[Data supplied — start]
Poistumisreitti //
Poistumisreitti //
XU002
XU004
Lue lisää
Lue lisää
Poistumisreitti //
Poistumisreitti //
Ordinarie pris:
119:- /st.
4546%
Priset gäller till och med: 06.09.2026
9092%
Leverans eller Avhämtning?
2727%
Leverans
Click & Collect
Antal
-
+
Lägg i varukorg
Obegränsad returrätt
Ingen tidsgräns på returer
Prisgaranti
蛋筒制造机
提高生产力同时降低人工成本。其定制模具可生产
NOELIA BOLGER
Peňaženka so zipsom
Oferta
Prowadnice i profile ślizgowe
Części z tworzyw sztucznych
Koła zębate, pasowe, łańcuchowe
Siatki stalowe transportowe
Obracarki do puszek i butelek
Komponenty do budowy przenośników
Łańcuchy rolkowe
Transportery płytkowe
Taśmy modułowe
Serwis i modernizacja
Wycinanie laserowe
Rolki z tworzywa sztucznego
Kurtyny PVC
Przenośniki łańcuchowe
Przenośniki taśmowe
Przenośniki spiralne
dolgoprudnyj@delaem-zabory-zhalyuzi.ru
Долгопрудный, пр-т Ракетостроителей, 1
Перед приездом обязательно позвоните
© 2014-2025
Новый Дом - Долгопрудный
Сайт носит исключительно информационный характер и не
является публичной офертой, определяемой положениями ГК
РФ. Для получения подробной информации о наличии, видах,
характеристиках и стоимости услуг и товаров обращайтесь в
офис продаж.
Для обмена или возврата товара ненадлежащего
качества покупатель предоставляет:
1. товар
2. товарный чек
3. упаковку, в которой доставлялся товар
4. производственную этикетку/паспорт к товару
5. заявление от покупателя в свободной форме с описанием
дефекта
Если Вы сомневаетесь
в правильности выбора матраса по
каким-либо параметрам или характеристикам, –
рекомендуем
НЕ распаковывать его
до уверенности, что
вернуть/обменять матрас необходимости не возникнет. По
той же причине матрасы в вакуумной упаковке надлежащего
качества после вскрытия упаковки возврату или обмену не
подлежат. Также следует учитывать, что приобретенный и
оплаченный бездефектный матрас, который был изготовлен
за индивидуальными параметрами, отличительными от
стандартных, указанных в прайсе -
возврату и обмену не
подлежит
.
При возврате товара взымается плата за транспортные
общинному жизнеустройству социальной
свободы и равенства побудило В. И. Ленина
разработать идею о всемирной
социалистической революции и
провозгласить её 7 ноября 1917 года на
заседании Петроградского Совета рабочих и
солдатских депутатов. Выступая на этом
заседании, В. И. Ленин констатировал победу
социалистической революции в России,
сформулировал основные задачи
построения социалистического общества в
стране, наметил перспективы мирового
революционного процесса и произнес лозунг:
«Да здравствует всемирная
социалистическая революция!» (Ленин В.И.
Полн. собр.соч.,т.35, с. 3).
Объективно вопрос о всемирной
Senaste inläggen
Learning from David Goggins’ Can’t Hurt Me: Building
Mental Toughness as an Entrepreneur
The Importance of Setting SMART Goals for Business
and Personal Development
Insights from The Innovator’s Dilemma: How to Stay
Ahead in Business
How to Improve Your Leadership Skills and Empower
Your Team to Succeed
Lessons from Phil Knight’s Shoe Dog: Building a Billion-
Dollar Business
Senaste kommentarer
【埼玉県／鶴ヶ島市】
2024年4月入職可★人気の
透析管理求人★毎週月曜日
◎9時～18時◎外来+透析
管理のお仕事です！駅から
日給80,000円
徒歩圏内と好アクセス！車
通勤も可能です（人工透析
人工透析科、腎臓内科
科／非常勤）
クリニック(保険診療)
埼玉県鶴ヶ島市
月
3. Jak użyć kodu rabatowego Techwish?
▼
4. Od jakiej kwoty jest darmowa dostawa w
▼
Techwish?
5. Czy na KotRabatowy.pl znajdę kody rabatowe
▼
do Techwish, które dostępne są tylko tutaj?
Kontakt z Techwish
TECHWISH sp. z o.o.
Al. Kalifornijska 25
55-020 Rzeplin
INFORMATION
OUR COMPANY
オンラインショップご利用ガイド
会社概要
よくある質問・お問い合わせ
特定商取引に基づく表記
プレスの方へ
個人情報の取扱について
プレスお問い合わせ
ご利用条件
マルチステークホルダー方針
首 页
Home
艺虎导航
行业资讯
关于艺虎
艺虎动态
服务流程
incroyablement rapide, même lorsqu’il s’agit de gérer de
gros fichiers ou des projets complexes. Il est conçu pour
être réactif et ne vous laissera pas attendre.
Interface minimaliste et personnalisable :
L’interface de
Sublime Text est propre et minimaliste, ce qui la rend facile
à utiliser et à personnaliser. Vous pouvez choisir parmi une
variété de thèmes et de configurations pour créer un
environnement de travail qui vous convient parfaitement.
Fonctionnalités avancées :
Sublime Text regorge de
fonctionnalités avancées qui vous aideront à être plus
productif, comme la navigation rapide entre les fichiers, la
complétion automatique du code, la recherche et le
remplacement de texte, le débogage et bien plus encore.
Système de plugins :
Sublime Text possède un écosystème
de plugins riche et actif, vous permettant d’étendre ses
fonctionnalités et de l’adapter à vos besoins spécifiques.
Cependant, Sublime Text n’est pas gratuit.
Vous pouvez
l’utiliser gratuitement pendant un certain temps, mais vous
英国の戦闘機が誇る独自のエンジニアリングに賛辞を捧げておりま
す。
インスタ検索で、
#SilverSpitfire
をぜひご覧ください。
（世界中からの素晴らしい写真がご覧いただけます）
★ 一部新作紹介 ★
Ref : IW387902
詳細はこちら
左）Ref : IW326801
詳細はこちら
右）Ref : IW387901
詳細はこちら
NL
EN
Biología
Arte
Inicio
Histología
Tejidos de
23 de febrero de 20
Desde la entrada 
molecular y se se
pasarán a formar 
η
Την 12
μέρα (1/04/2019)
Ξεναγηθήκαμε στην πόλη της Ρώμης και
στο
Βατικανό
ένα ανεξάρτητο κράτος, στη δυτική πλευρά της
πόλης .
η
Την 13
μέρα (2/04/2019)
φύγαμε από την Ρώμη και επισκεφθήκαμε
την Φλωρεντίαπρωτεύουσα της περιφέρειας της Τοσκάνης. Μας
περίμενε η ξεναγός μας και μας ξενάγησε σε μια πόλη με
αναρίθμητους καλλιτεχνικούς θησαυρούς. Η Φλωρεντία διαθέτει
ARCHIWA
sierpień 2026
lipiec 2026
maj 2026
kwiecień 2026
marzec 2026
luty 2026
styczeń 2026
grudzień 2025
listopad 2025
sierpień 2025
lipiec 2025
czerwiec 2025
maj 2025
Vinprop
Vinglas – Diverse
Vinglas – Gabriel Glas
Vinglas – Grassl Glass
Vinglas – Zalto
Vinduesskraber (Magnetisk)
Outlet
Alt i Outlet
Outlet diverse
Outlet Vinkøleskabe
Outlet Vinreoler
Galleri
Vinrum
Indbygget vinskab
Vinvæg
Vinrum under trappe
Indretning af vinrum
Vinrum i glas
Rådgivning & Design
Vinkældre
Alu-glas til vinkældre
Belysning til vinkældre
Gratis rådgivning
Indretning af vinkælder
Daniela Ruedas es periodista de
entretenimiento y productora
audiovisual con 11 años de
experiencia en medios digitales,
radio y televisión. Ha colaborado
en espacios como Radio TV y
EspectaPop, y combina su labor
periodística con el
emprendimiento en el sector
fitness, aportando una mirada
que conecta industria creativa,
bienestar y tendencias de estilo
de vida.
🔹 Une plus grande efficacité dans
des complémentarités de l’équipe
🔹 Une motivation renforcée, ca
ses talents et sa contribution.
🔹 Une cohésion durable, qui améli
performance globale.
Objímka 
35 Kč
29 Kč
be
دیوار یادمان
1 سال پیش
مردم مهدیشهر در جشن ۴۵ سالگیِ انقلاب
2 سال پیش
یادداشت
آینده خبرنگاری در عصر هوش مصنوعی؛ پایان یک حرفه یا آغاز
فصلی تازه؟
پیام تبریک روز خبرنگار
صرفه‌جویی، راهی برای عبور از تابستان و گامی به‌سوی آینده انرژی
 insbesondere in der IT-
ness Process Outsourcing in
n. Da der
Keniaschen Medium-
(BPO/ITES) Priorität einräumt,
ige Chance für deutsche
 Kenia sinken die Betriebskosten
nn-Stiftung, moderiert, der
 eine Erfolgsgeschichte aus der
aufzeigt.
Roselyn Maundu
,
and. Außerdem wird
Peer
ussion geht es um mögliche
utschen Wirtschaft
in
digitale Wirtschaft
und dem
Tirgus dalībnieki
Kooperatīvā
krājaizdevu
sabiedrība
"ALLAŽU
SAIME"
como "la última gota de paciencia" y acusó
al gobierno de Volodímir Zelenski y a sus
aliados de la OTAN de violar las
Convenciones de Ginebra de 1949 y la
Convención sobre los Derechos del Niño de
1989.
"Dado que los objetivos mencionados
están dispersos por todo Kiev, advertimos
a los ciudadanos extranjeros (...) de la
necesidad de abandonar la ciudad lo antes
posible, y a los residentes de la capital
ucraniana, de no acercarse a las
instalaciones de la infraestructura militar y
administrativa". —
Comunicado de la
[Data supplied — finish]
Prompt: Above are the records; from them, give again exactly the lines from the one containing "Przenośniki łańcuchowe" to the one containing "2. товарный чек", both lines included, and nothing more.

Answer section:
Przenośniki łańcuchowe
Przenośniki taśmowe
Przenośniki spiralne
dolgoprudnyj@delaem-zabory-zhalyuzi.ru
Долгопрудный, пр-т Ракетостроителей, 1
Перед приездом обязательно позвоните
© 2014-2025
Новый Дом - Долгопрудный
Сайт носит исключительно информационный характер и не
является публичной офертой, определяемой положениями ГК
РФ. Для получения подробной информации о наличии, видах,
характеристиках и стоимости услуг и товаров обращайтесь в
офис продаж.
Для обмена или возврата товара ненадлежащего
качества покупатель предоставляет:
1. товар
2. товарный чек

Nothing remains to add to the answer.